Q: Is it more important that a company is making an environmentally-friendly product versus, say, just operating in a way that makes their business more sustainable?
A: We truly believe you can find sustainability drivers in just about every sector of the economy, but they're not easy to find.
When you look at our holdings it looks like a large-cap growth fund, but I can tell you that it's a large-cap growth fund where we avail ourselves of information that most money managers miss.
Amazon is our top holding. It's companies like Amazon that are important sustainability investments in ways that move the needle on environmental and sustainability profiles in more significant ways than some smaller companies.

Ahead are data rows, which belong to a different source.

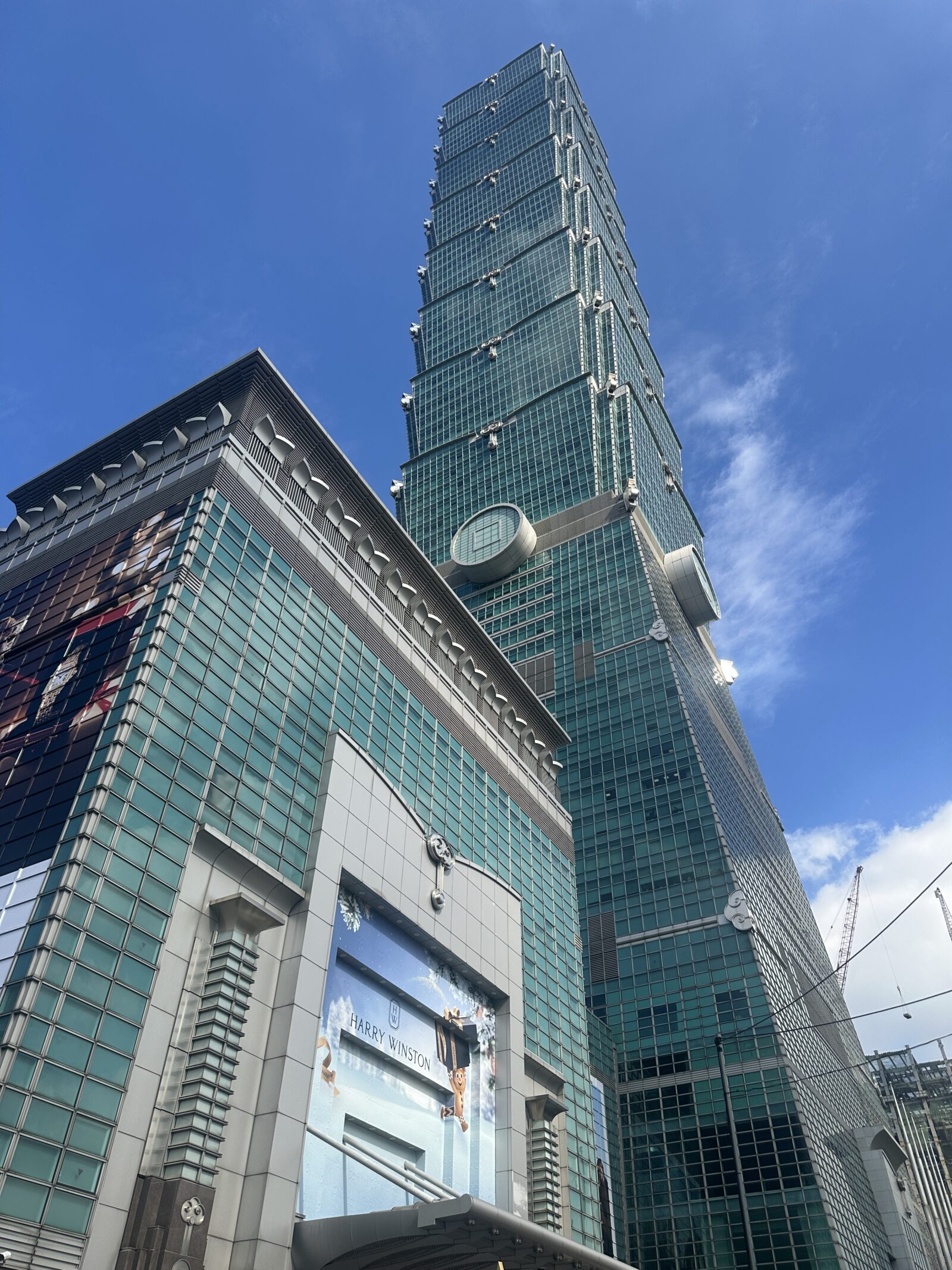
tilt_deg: +45.0
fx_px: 880
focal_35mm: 24
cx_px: 476
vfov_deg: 71.6
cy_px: 635
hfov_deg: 56.8
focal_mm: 6.86
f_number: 1.78
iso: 80
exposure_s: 1/3472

They can leverage (their) IT system for thousands of customers external to them and provide computational resources in real time that have literally eliminated the needs of many companies to build up their own data servers and storage and computational capabilities. So that is significant in terms of reducing hardware, software and energy usage.
It's not like there's some database out there that tells us that Amazon is green. We're willing to invest in these strong sustainability drivers before it might be recognized by the market.
So, when you look at our portfolio, there's a strong sustainability driver for every single one of those, even though they may not be in your usual suspect, green sectors like renewable energy.
In a nutshell, we're looking for fundamentally strong companies that are outperforming in part of, not despite, their sustainability strategies.